■ ARTICLE:
■ ■ ■ ■ ■ ■ ■

ECVC welcomes the generational renewal strategy presented by the European Commission as a long-awaited response to the demographic crisis, which is threatening the European farming sector but also rural areas and European food sovereignty as a whole.
ECVC welcomes the recognition that the lack of fair prices above production costs, including remunerative incomes and the struggle to access and retain land are key barriers for young farmers and new entrants. Yet, the strategy fails to outline the necessary steps to achieve fair prices that cover production costs and provide fair incomes. A longstanding demand of ECVC is the implementation of market regulation to achieve this goal. The repeated omission of this vital demand — both in the strategy and in the proposed minor revision of the Common Market Organisation (CMO) and the new CAP— represents a critical blind spot and a contradiction in the Commission’s proposals.
When it comes to access to land, ECVC welcomes the analysis of the Commission that market and legal failures, speculative acquisitions, land grabbing as well as insecure tenure systems are at the roots of land inequalities and youth struggles to access farmland. ECVC welcomes the proposed European Land Observatory as a good first step towards unveiling land injustices in Europe. For the Observatory to be effective, it is important that its governance be participatory, with farmers' organisations included in an advisory committee.
Furthermore, the inclusion of the Strategy in the European Semester is a positive sign that can finally help push Member States to discuss land regulation mechanisms that are best suited to ensuring fair redistribution of agricultural land, such as pre-emptive rights for young people, women and agroecology, capping the number of hectares that can be used and, above all, public control over the allocation of agricultural land. To guarantee secure and long-term access to land for young people, we need regulation of land markets through a European Land Directive.

■ ■ ■ ■ ■ ■ ■

■ EXERCISE TASK: From the statement on generational renewal, extract the passage starting with "Furthermore, the inclusion" and going on through "European Land Directive.".

■ DATASET EXTRACT:
■ ■ ■ ■ ■ ■ ■

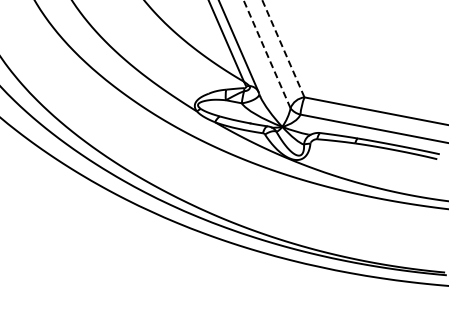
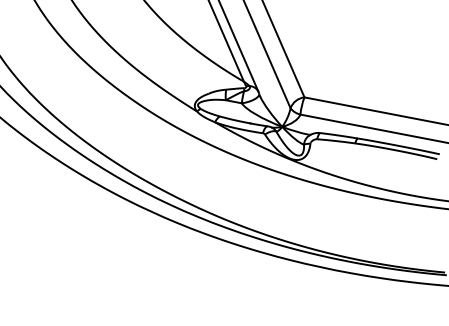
line at (283, 49): dashed -> solid
line at (267, 54): dashed -> solid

■ ■ ■ ■ ■ ■ ■

■ TASK SOLUTION:
Furthermore, the inclusion of the Strategy in the European Semester is a positive sign that can finally help push Member States to discuss land regulation mechanisms that are best suited to ensuring fair redistribution of agricultural land, such as pre-emptive rights for young people, women and agroecology, capping the number of hectares that can be used and, above all, public control over the allocation of agricultural land. To guarantee secure and long-term access to land for young people, we need regulation of land markets through a European Land Directive.